Résolu ferme son usine de papier de Shawinigan

Ancien phare industriel du Québec, la ville de Shawinigan subit une nouvelle perte majeure. La direction de Produits forestiers Résolu (PFR) a annoncé mardi la fermeture de son usine de papier d’impression commerciale Laurentide, vieille de 126 ans, ce qui pourrait entraîner jusqu’à 275 pertes d’emplois.

 

« Nous avons fait énormément d’efforts pour trouver une façon d’améliorer la performance de l’usine Laurentide, mais malheureusement, en raison de sa structure de coûts et des conditions de marché, nous en sommes venus à la conclusion qu’il n’y avait plus d’options économiquement viables pour l’usine », a déclaré par voie de communiqué le président et chef de la direction de PFR, Richard Garneau.

 

La papeterie qui produisait 191 000 tonnes métriques de papier commercial fermera officiellement ses portes de manière permanente le 15 octobre prochain. A priori, les 275 employés de la papeterie pourraient perdre leur emploi. L’entreprise affirme toutefois qu’elle rencontrera tous les travailleurs et qu’elle tentera de réaffecter le plus grand nombre d’entre eux dans ses autres installations.

 

« Même si ce n’est un secret pour personne que les conditions du marché dans le papier sont difficiles, des annonces de fermeture, c’est toujours extrêmement difficile à prendre », a réagi Renaud Gagné, le directeur adjoint du syndicat Unifor, qui représente les employés de l’usine Laurentide. Le dirigeant syndical a indiqué que l’accompagnement des travailleurs est pour l’instant prioritaire, mais il a aussi profité de l’annonce du jour pour dénoncer le « sous-financement chronique » en matière de recherche et de développement au sein de la filière des pâtes et papiers. « Nos membres, les travailleuses et travailleurs, leur famille et les communautés vivent les répercussions d’une inaction de la part des industries et des gouvernements », a-t-il soutenu.

 

Demande en baisse

 

PFR a fait savoir que le coût élevé de la fibre de bois, les frais de transport et la baisse de la demande pour le papier commercial ont justifié cette décision. Celle-ci a diminué d’environ 30 % au cours des cinq dernières années, a précisé le porte-parole Karl Blackburn. Le redémarrage à la fin de l’année 2012 de l’usine de Pacific West située à Port Hawkesbury, en Nouvelle-Écosse, a également asséné un dur coup à la papetière de la Mauricie, puisqu’il a introduit 360 000 tonnes de papier commercial supplémentaires sur le marché canadien, affirme M. Blackburn.

 

L’usine Laurentide bat de l’aile depuis quelque temps déjà.
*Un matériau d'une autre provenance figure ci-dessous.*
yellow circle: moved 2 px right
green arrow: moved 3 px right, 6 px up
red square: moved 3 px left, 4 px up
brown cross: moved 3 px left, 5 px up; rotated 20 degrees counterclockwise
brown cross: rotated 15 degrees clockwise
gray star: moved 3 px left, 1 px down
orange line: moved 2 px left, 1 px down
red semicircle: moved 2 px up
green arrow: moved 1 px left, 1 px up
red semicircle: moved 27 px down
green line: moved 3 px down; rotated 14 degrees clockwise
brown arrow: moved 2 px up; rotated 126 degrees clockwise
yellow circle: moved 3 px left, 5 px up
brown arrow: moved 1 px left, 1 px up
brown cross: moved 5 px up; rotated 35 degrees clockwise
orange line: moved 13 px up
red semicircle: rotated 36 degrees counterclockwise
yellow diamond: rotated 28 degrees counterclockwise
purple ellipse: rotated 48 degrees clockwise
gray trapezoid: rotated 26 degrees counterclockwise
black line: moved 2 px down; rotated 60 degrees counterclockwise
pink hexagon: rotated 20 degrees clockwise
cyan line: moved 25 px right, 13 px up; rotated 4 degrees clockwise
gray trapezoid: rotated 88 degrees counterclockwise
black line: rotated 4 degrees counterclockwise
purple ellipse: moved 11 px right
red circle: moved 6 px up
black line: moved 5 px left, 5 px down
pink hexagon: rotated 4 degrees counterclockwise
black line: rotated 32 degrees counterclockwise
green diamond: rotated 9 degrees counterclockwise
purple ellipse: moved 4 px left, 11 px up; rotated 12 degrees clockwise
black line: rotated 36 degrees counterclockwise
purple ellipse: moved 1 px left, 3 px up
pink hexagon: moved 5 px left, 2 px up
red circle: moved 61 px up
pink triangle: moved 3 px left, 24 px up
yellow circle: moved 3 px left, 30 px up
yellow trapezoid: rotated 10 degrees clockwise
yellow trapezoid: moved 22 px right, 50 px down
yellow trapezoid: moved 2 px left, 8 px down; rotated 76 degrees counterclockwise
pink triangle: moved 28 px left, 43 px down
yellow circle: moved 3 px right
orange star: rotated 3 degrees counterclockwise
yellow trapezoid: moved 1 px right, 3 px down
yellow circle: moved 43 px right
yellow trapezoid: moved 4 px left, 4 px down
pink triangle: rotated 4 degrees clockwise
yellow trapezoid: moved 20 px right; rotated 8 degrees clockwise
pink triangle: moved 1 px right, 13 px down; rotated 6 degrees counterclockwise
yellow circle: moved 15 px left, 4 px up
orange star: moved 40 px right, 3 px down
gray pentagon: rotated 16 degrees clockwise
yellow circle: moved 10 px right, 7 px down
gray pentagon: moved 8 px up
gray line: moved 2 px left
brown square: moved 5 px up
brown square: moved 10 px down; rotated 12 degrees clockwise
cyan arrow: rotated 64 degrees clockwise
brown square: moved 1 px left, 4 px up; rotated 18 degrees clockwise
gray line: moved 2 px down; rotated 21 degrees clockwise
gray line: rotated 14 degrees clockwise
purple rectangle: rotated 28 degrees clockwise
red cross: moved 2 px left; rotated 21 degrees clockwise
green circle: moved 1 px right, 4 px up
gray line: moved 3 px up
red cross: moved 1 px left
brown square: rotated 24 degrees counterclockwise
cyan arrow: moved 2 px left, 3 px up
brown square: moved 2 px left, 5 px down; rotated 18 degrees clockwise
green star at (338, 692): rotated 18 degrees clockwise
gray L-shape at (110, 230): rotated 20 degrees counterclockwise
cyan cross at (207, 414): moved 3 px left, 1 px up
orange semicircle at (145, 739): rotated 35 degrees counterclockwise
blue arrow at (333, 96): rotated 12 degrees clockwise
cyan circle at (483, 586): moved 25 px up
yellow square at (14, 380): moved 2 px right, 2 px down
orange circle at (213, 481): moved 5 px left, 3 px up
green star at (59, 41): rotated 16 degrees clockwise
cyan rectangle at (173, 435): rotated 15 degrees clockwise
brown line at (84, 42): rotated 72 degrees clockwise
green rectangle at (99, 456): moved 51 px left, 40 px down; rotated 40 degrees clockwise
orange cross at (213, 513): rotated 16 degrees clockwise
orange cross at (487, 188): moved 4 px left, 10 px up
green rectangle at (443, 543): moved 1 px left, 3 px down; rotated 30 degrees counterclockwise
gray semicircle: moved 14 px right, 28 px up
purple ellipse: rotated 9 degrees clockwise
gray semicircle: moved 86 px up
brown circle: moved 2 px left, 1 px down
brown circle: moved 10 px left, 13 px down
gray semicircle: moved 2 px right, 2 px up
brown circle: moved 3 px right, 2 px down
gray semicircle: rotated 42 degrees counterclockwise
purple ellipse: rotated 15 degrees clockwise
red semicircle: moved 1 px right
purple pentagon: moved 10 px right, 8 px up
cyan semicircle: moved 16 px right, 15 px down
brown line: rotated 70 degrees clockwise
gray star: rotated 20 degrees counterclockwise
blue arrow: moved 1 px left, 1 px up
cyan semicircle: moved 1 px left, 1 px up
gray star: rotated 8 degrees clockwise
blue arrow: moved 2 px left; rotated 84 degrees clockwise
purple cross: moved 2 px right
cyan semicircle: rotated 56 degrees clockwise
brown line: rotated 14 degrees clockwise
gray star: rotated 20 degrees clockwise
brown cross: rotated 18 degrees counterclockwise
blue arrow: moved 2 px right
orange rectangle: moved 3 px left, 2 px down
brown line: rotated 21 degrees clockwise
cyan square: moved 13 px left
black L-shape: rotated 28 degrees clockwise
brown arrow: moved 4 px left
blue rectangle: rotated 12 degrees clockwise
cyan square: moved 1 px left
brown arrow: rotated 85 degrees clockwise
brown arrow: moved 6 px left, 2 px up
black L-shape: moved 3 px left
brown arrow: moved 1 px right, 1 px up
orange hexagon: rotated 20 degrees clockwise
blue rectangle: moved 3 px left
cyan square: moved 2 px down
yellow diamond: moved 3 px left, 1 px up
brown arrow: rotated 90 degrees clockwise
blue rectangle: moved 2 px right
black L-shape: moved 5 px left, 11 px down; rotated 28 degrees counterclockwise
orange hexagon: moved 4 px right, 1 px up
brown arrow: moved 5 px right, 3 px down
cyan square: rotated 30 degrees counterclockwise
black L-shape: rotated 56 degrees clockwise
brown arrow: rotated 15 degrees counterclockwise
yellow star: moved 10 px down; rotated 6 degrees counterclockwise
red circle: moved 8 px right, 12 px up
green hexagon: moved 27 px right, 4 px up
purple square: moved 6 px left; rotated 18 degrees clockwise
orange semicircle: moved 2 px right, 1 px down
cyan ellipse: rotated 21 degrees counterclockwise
La fermeture d’une de ses machines en novembre 2012 avait causé une centaine de pertes d’emplois. Puis en juin dernier, une diminution du carnet de commandes de la papetière a poussé la direction à fermer l’usine pendant une semaine.

 

Il s’agit également d’une nouvelle douche froide pour Shawinigan. Cette ville autrefois reconnue pour son important développement industriel a également dû encaisser l’annonce de la fermeture de l’usine de Rio Tinto Alcan l’an dernier et de la Belgo d’AbitibiBowater en 2007. Depuis sept ans, elle a perdu plus de 1650 emplois industriels.

 

Excédé par cette accumulation de mauvaises nouvelles, le maire de Shawinigan, Michel Angers, a réclamé mardi que Québec consacre un fonds de secours de 20 millions pour relancer l’économie de sa ville. « Ce sont des situations exceptionnelles, et pour répondre aux situations exceptionnelles, ça prend des mesures d’exception », a-t-il lancé en interpellant directement le premier ministre Philippe Couillard.

 

Au cours des dernières années, M. Angers a entrepris la transformation Shawinigan en attirant notamment des entreprises des secteurs de la technologie et du numérique.